Meskipun bangsa ini mengaku sebagai bangsa bahari, bahkan nenek moyangnya adalah orang pelaut, sudah sejak lama lautan negeri ini disinggahi dan dijarah oleh kekuatan asing.
Oleh
Redaksi
·3 menit baca
Jalesveva Jayamahe. Di lautan kita jaya. Moto TNI Angkatan Laut itu diambil dari semangat armada laut Majapahit yang menguasai lautan Nusantara pada masa lalu.
Namun, harus diakui, kini tidak mudah mewujudkan semboyan itu di lautan kita. Meskipun bangsa ini mengaku sebagai bangsa bahari, bahkan nenek moyangnya adalah orang pelaut, sudah sejak lama lautan negeri ini disinggahi dan dijarah oleh kekuatan asing. Kerugian negara ini akibat pencurian ikan oleh kapal-kapal asing setiap tahun tak kurang dari 20 miliar dollar AS atau sekitar Rp 282,56 triliun.
Nelayan asing, terutama dari Malaysia, Vietnam, Thailand, Filipina, dan China, pernah merasa jeri untuk memasuki perairan Indonesia, terutama di zona ekonomi eksklusif (ZEE), yakni 200 mil laut dari garis dasar pantai. Aturan ZEE, diakui oleh hampir semua negara di dunia, tertuang dalam Konvensi Perserikatan Bangsa-Bangsa tentang Hukum Laut (UNCLOS) 1982. Pada masa pemerintahan pertama Presiden Joko Widodo, periode 2014-2019, tak kurang dari 558 kapal nelayan asing ditenggelamkan. Saat itu penenggelaman dipilih oleh Menteri Kelautan dan Perikanan Susi Pudjiastuti.

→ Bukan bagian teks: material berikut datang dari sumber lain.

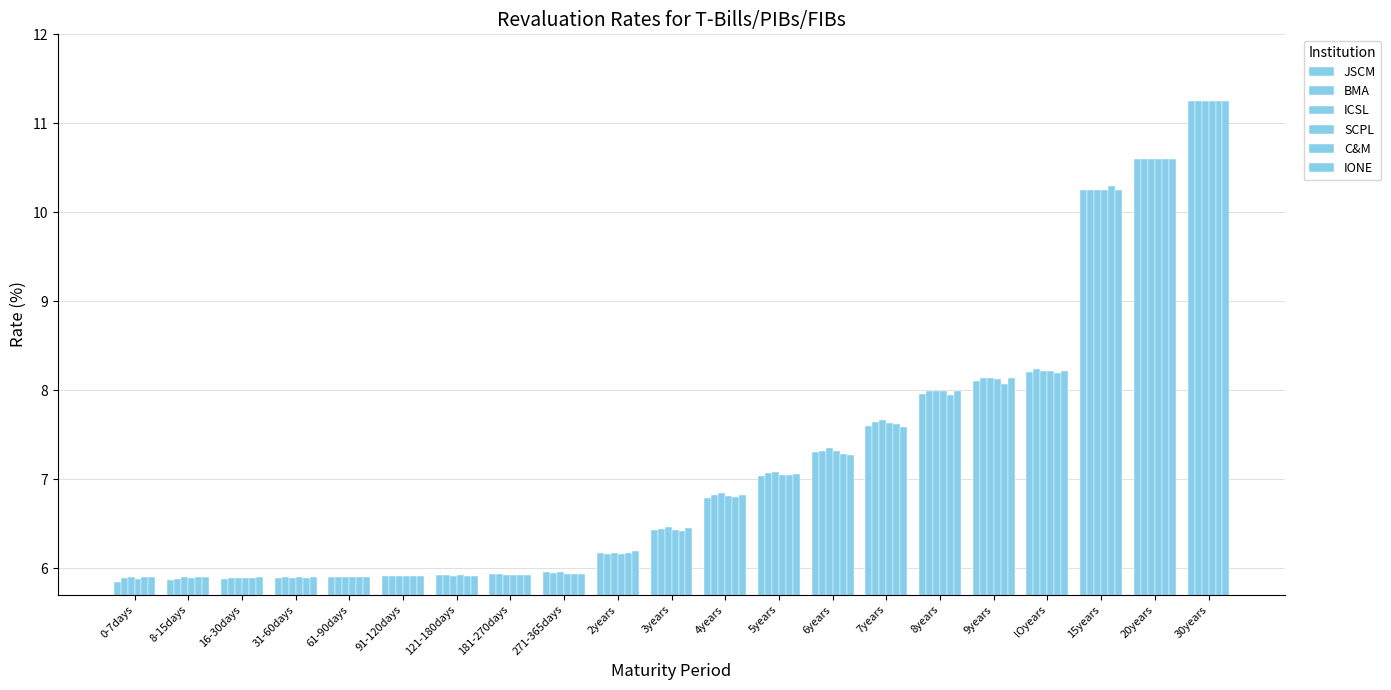

Rank the categories by ICSL value from highest to lowest.

30years, 20years, 15years, lOyears, 9years, 8years, 7years, 6years, 5years, 4years, 3years, 2years, 271-365days, 181-270days, 91-120days, 121-180days, 0-7days, 8-15days, 61-90days, 16-30days, 31-60days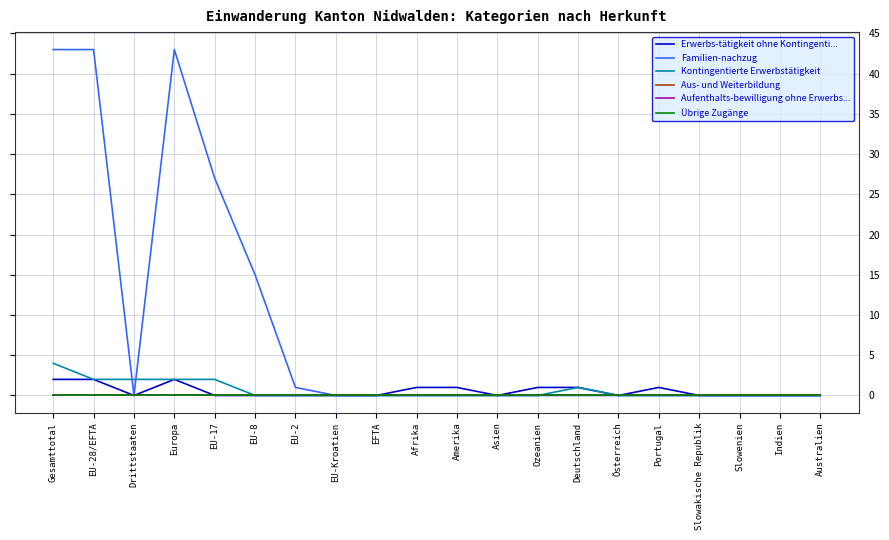

Does the chart display data point markers on the line(s)?

No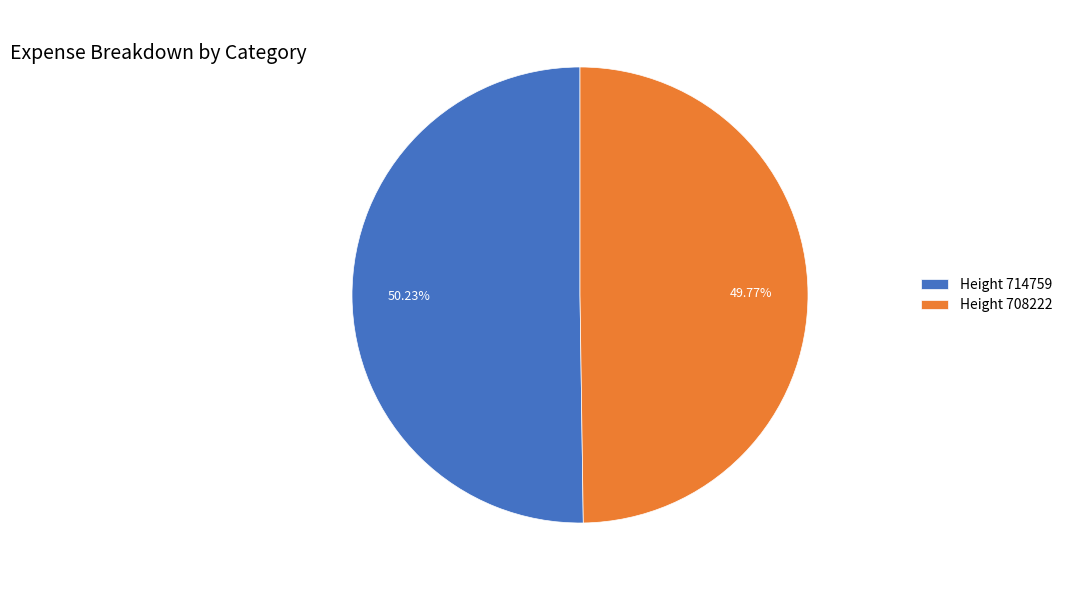

Is there any slice that represents more than half of the pie?

Yes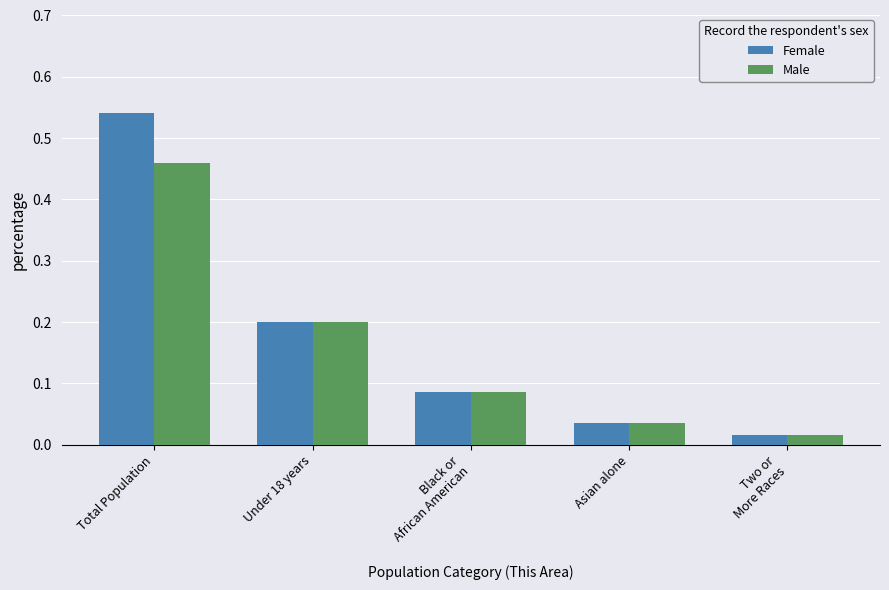

What is the difference between the maximum and minimum values in the Male series?

0.4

Penangkapan dan penenggelaman kapal nelayan asing saat itu memang menimbulkan pro-kontra di masyarakat. Namun, nelayan Indonesia merasa dilindungi dan diberi kesempatan tumbuh. Dari sisi sarana, nelayan Indonesia tertinggal jauh dari nelayan asing, yang tak jarang dikawal aparat militernya. Kapal nelayan di Natuna, Kepulauan Riau, yang perairannya sering kali dimasuki nelayan asing, hanya memakai kapal kayu berbobot 3-7 gros ton (GT), dengan alat pancing saat mencari ikan. Sebaliknya, kapal berbendera Vietnam atau China yang mengambil ikan di kawasan itu berbobot 30-100 GT dan memakai jaring pukat harimau.
Desember 2019, saat sebagian penyelenggara negara berganti, sejumlah nelayan dari China pun secara tanpa izin memasuki wilayah Indonesia. Mereka bisa diusir. Januari 2020, lagi-lagi puluhan kapal nelayan China memasuki laut Natuna Utara dengan kawalan kapal penjaga pantai. Kembali mereka dapat diusir. Nelayan asing pun tahun lalu berulang kali memasuki perairan Nusantara dan mencuri ikan. Januari tahun ini, kapal Badan Keamanan Laut (Bakamla) menghalau kapal pengawas perikanan Vietnam di Laut Natuna (Kompas.id, 17/1/2021).
Selain pencurian ikan, awal tahun ini di lautan kita juga ditemukan wahana nirawak (drone), sea glider asing. Temuan ini bukanlah yang pertama. Tahun 2019 dan 2020 ditemukan sea glider asing oleh nelayan yang mengindikasikan ada persoalan dengan keamanan laut kita. Persoalan laut kita bertambah lagi dengan klaim sepihak China atas sebagian wilayah ZEE dan sengketa perbatasan di Ambalat dengan Malaysia.
Tentu Indonesia tidak bisa hanya reaktif menghadapi persoalan di lautan negeri ini. Perlu langkah nyata dan terencana, yang menunjukkan eksistensi bangsa ini di perairannya sendiri. Cukuplah Sipadan dan Ligitan yang lepas tahun 2002.